Arts of the Self
Readings/Films:
See Description.
Course Description:
What is it to have (or be) a self? How do different media technologies (writing, photography, digital media) generate different forms of selfhood? Is what Freud called the “bodily ego” differently oriented in relation to its written and photographic supports? In the era of networks, algorithms, cognitive behavioral therapy, neuroscience, and neoliberal economics, what is left of the opaque and displaced self described by psychoanalysis?
In this course we will examine several historically-situated paradigms of selfhood, also asking how the experience of having a self gives rise to artistic practices in different media.
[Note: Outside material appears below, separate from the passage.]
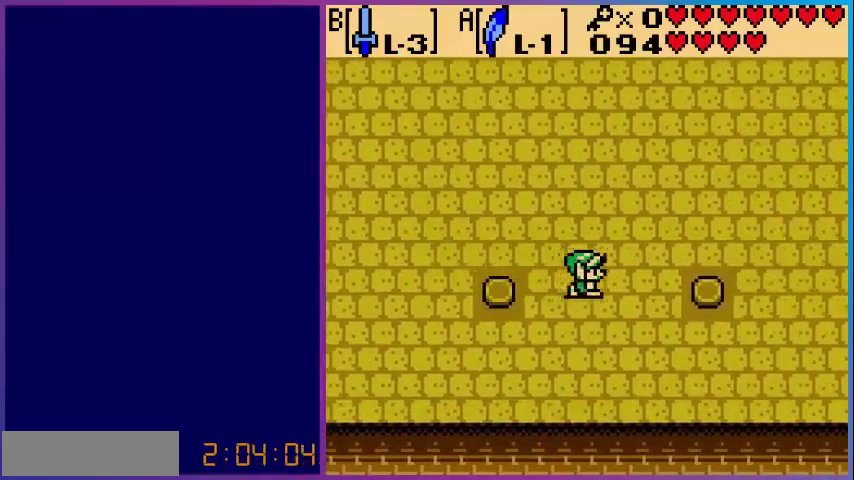
{"buttons": ["DPAD_RIGHT"], "events": []}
We will read Foucault’s late seminars on governmentality and technologies of the self from antiquity to modernity, as well as Freud (The Ego and the Id) and some of his French commentators. We will then turn to recent work in continental philosophy and science studies on the brain, cognition, and neuroscience, as well as digital media theory (works by Catherine Malabou, Katherine Hayles, Steven Shaviro, Wendy Chun, Mark Hansen). Alongside this theoretical investigation, we will consider the aesthetic investigations of selfhood by authors, artists, and film-makers that might include Agnès Varda, Orlan, Sophie Calle, Roland Barthes, Ming Wong, Tracey Moffatt, Adrian Piper, Narcissister, Cindy Sherman, Lyle Ashton Harris, Ryan Trecartin, and Paul Preciado.
Additional Information:
Class discussions in English; all readings available in translation. Priority enrollment for students in doctoral degree programs.